Alors que fut-ce ? Qu'ouissai-je ? Oui donc ébranlait mon huis
?
Enfer et boule de bitte : c'étaient les
déménageurs.
Tout à mon sommeil dans les bras de Morphée et sous les
genoux de la mère de mes enfants présumés,
j'avais oublié que je quittais ce matin mon somptueux gourbi
parisien pour aller vivre désormais dans un minable manoir de
banlieue extrêmement surfait, c'est pas la peine de m'emmerder
avec l'impôt sur les grandes fortunes, je fais rien qu'à
rétrograder dans l'aisance.
On est bien peu de chose, mes frères, en pyjama rayé
façon Auschwitz, face à six gros bras velus,
pétants de santé et armés de sangles de cuir,
qui vous soufflent à la gueule, par les naseaux béants
de leurs mufles ouvriers, l'air encore frais du matin,
frémissants de leur impatience à vous casser la
baraque. Ils se sont engouffrés dans mes murs comme six
Minotaures assoiffés de vengeance mobilière et
affamés de commodes Louis XV, pardonnez l'anachronisme,
j'aurais dû dire " de bahuts Hercule ", mais on n'a pas la
sérénité d'André Castelot devant son
Mallet-Isaac quand on est piétiné à l'aube par
une horde d'hommes des bois de lit.
"Par où qu'on commence ?" a mugi le plus féroce qui
paraissait être le chef (les touffes de poils
échappées de son poitrail à la Fichet-Bauche
étouffaient le crocodile de son débardeur Lacoste,
signe distinctif du chef de meute chez les tribus porteuses de piano
à queue sur la tête).
"Commencez par où vous voulez, mais ne me frappez pas,
monsieur, s'il vous plaît", ai-je supplié, en lui
baisant les doigts à tout hasard, pour apaiser son
courroux.
En moins de temps qu'il n'en faut à l'éjaculateur
précoce pour prendre congé d'Ornella Mutti, ils
s'étaient répandus dans les étages en rugissant
les ahanements gutturaux des terribles écumeurs de l'habitat
urbain (Urbain VI, le saint patron des balanceurs d'armoires par la
fenêtre du troisième).
Je me précipitais, en rampant sous la moquette pour ne pas
être reconnu, vers la chambre conjugale, pour prévenir
ma bien-aimée, qui a le sommeil plus lourd que le cul, afin
qu'elle trouve le temps de s'échapper avant qu'ils ne
l'affolent avec leurs gros bras de grizzlis banlieusards.
Hélas, ils l'avaient déjà roulée dans le
dessus-de-lit et jetée dans le monstrueux camion noir de leurs
forfaits impunis.
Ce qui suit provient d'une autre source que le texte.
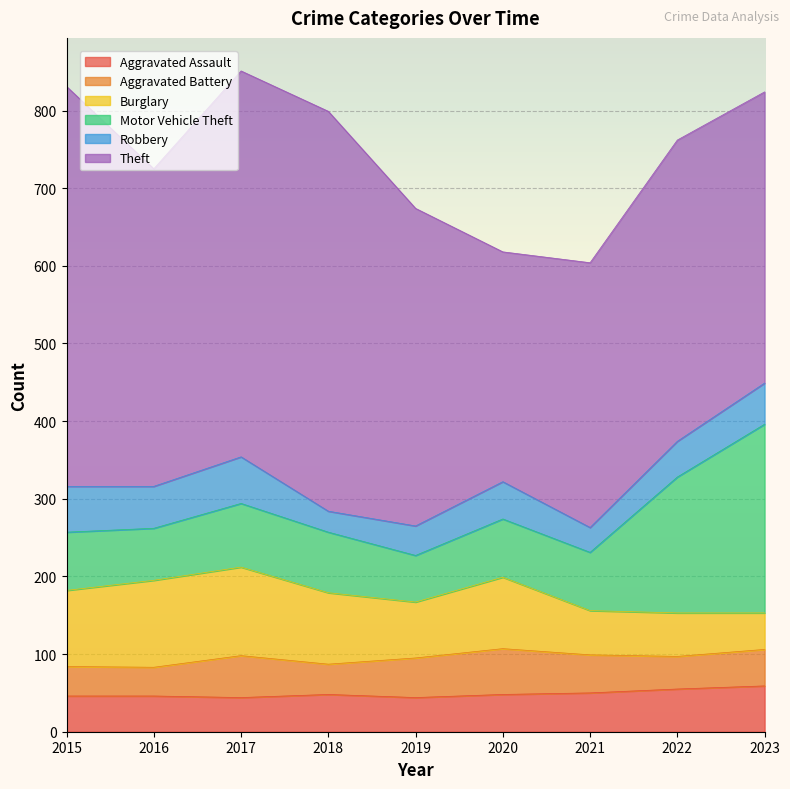

The Aggravated Assault series shows 27 at 2016. True or false?

False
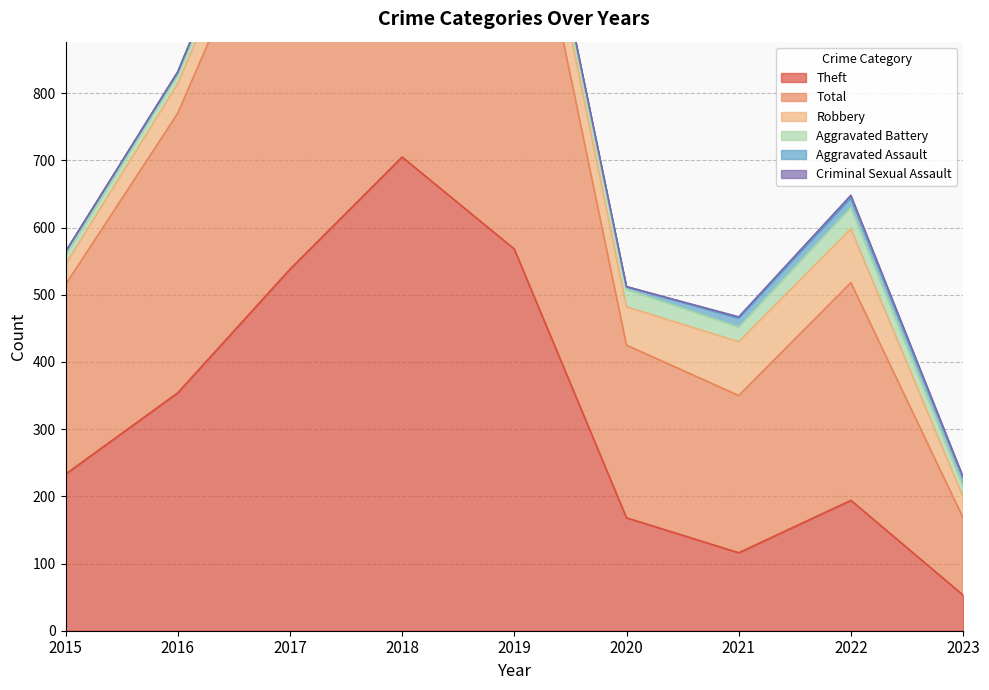

What is the difference between the maximum and second lowest values in the Aggravated Assault series?

10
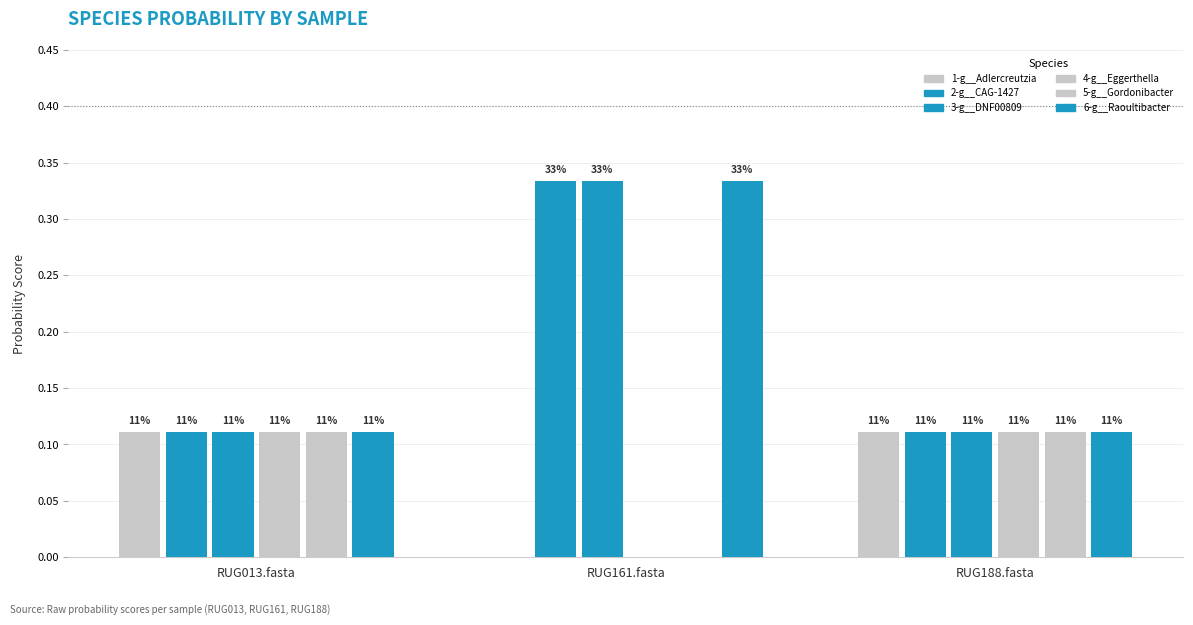

True or false: 3-g__DNF00809 has a value of 0.1 at RUG013.fasta.

True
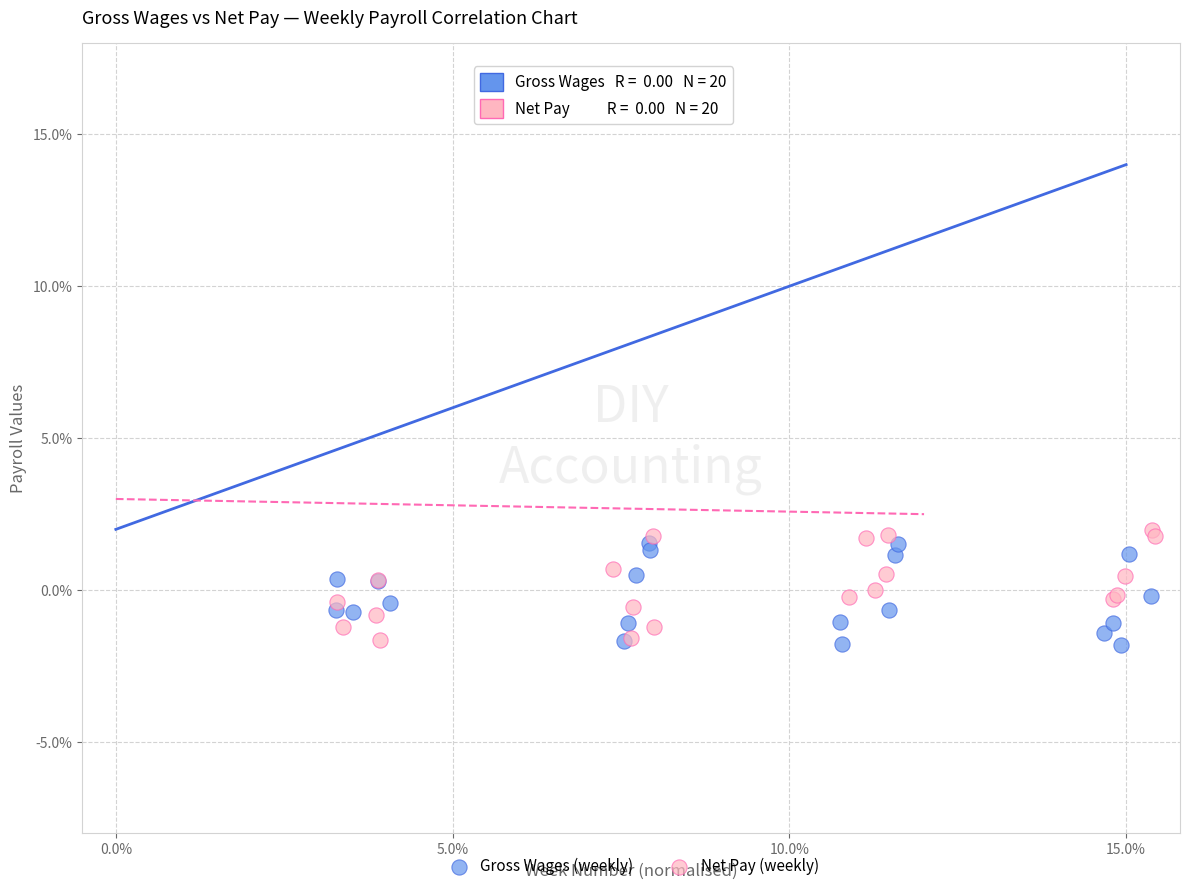

What are all the series names shown in the legend?

Gross Wages (weekly), Net Pay (weekly)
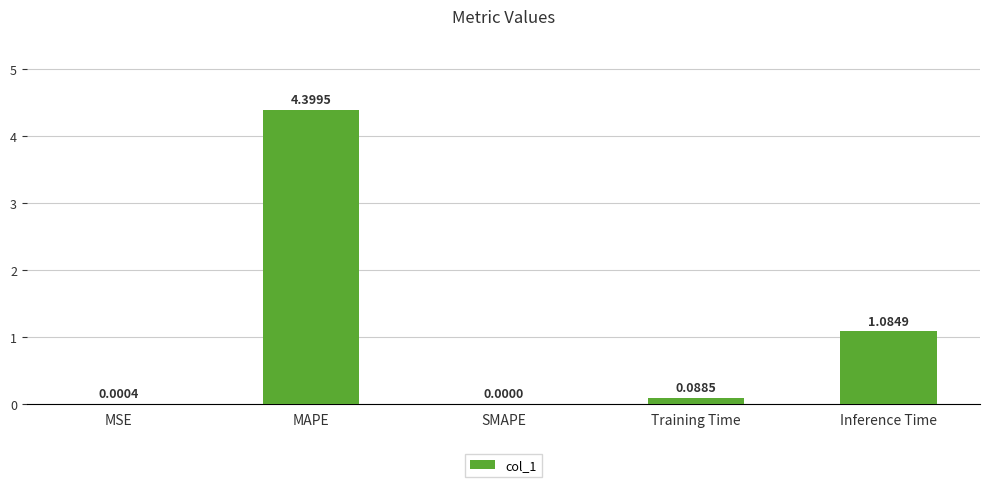

How many positive values are there?

4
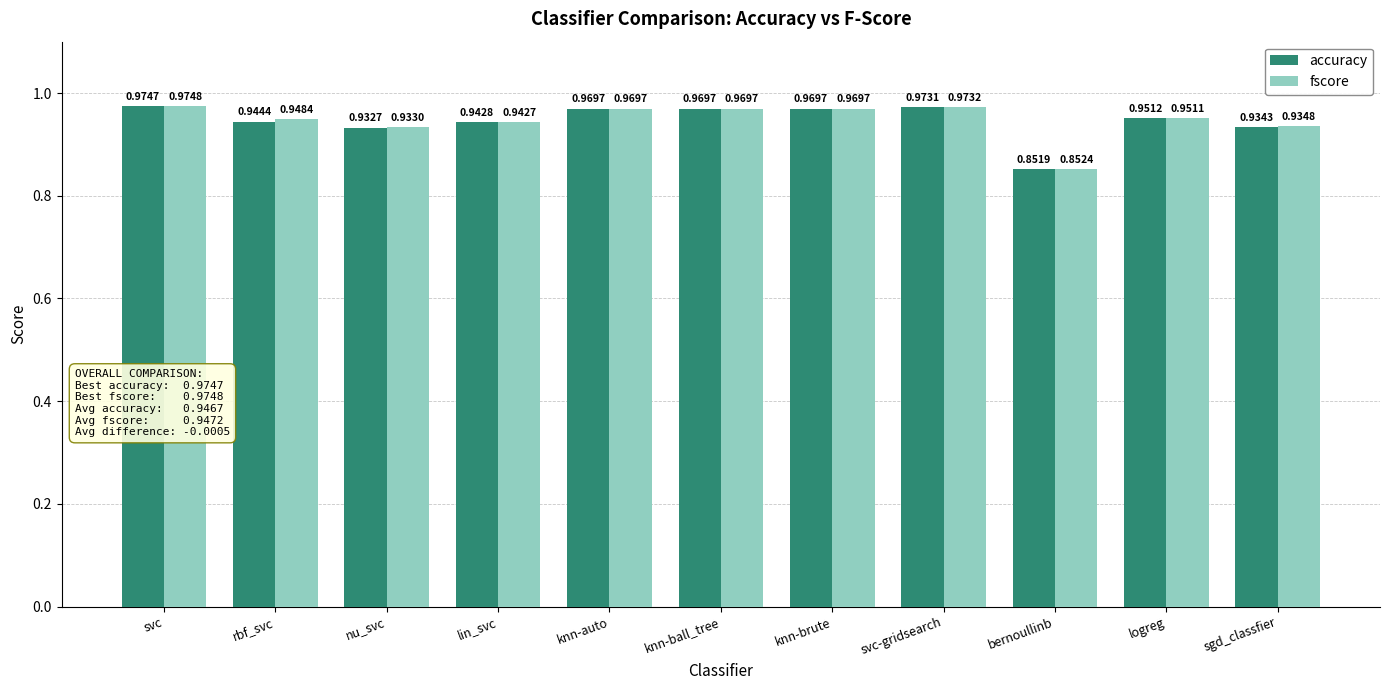

What is the label of the 10th bar from the right?

rbf_svc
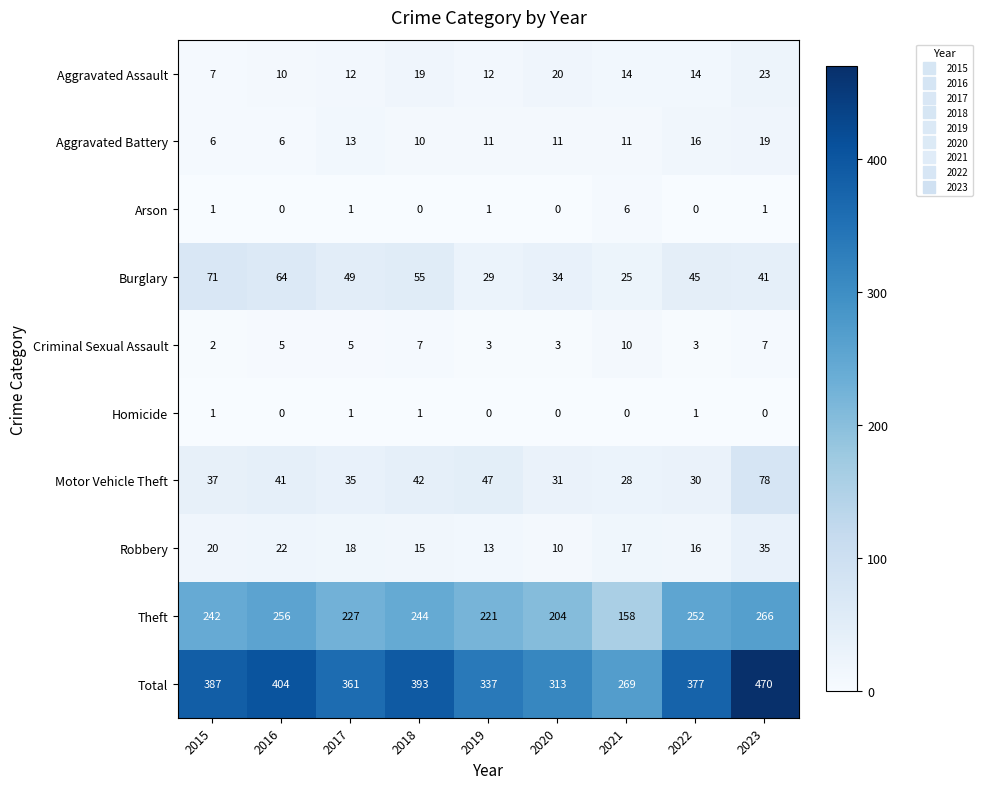

What is the average value of the Robbery series?

18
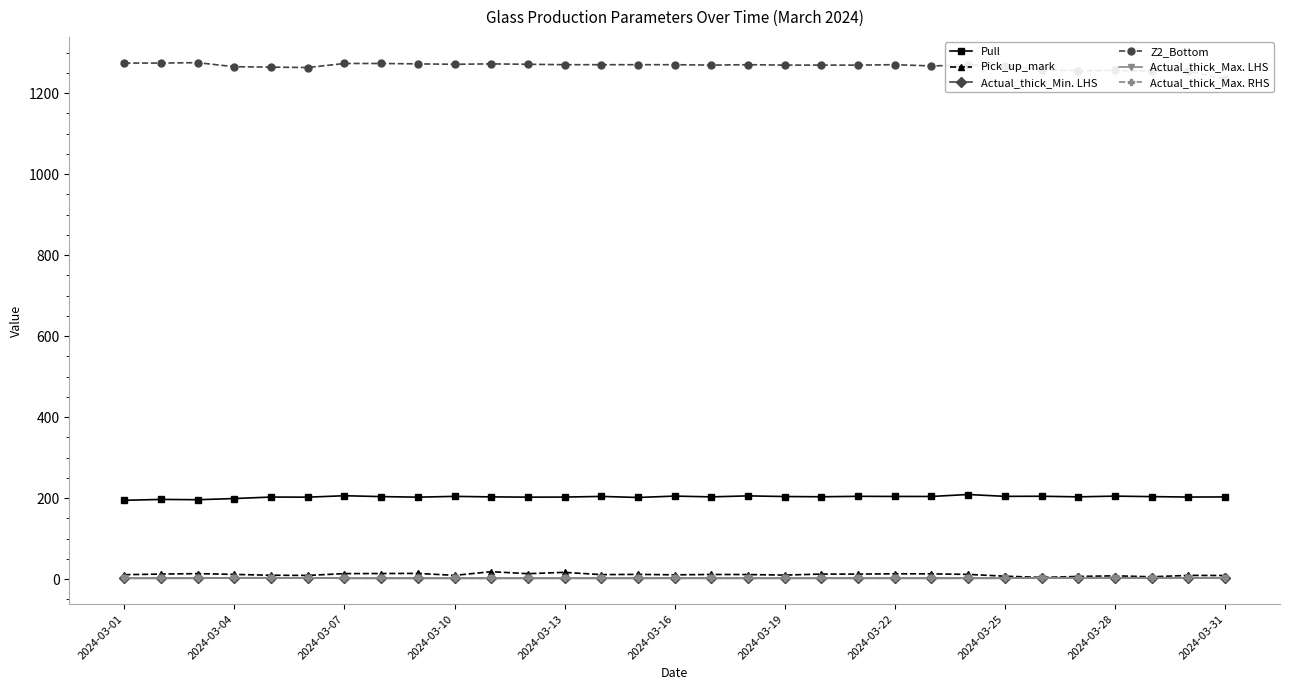

True or false: Actual_thick_Max. RHS and Pick_up_mark intersect in this chart.

False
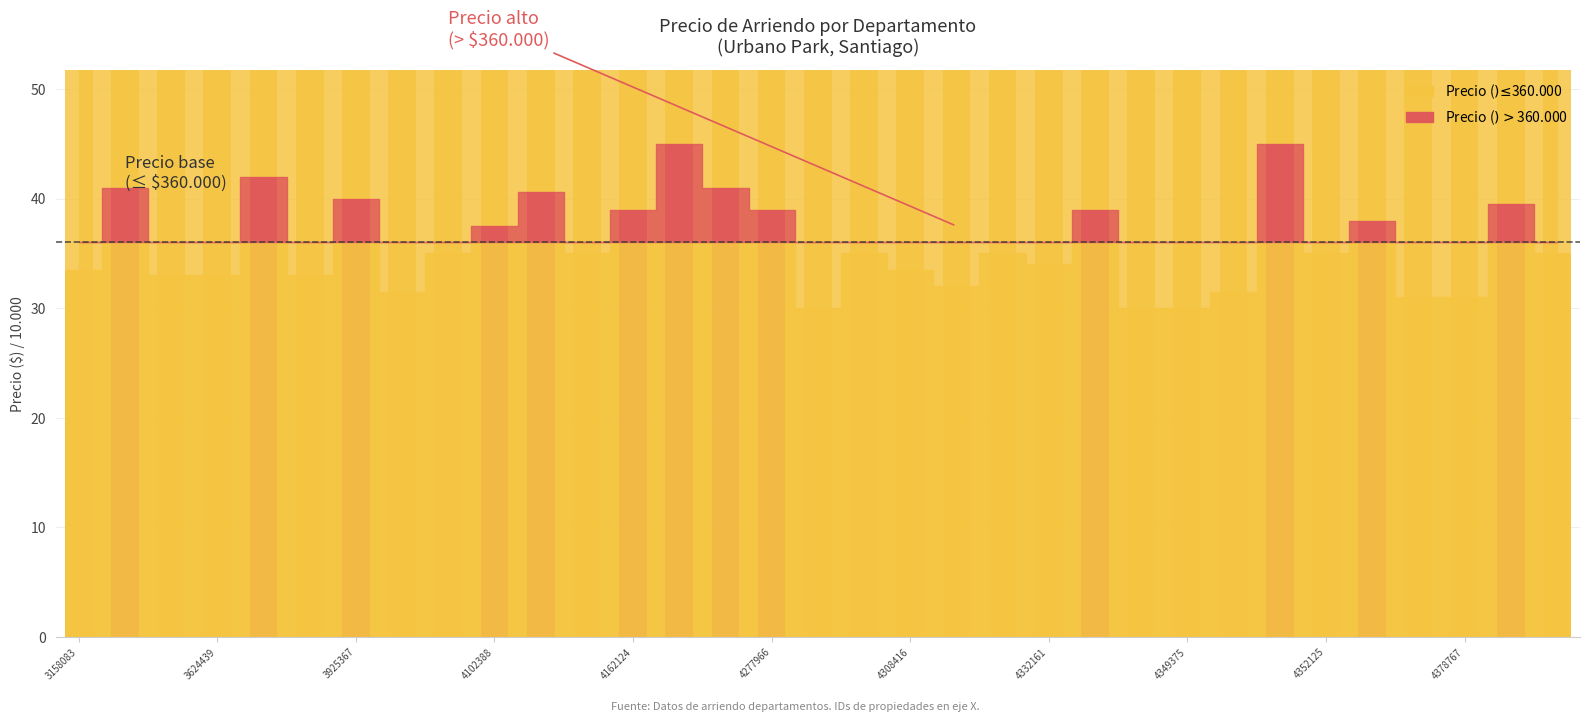

What is the value of the Precio ($) bar at the 4th from the left?

33.0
Je suis allé me réfugier dans mon
bureau en gravissant l'escalier sur la pointe des pieds pour ne pas
éveiller l'attention de l'ennemi. A vrai dire, je gravissais
sur place : pas étonnant. Ces maudits salauds avaient
déménagé l'escalier. Il me restait les chiottes.
La seule pièce de la maison qui fermait à clé.
Ils n'iraient pas me chercher là.
A l'heure où j'écris ces lignes, il n'y a plus un bruit
dans la maison. Ilest près de dix-neuf heures à ma
montre. Je ne pense pas qu'ils reviendront ce soir, mais je n'ose pas
sortir. Avant que le silence ne se rabattît sur la maison, j'en
ai entendu un pousser, à travers les murs de pierre
taillée, un son bestial qui m'a semblé reproduire le
ricanement typique de l'ichtyusaure haineux de la section Le Pen du
préquatemaire.
"On le finira demain matin", m'a-t-il semblé comprendre. Je
n'étais évidemment pas en mesure de savoir s'il parlait
du déménagement ou de moi-même. Aussi bien, dans
le doute, m'abstins-je.
C'est pourquoi, chers amis de France Inter, au lieu d'enregistrer
cette émission, comme à l'accoutumée, dans un
chaleureux studio de Radio France, j'émets aujourd'hui de ce
réduit obscur aux murs recouverts des graffitis
obscènes, scabreux, anodins ou poétiques que j'ai
moi-même gravés au feutre quand c'était le bon
temps, le temps de l'insouciance, le temps d'avant les
déménageurs.
Demain, je quitterai la maison pour toujours. Il ne m'en restera que
ces quelques pensées-là, scribouillées à
la hâte sur la laque ocre-blanc de ce cabinet, dont je reste le
chef. Et, tandis que le crépuscule attend la nuit pour
étendre son grand manteau de velours mauve beaujolais sur la
ville et sur les gens, je relis à n'en plus finir le mot
terrible de Talleyrand sur son lit de mort. A moins que ce ne soit un
mot de Talleyrand sur le lit de mort de la duchesse de Montorgueil,
mais qu'importe, c'est un mot terrible qui nous dit que
l'éternité c'est long, surtout vers la fin.
Quant à ces féroces déménageurs, je le dis, c'est pas pour cafter, mais y font rien qu'à mugir dans nos armoires.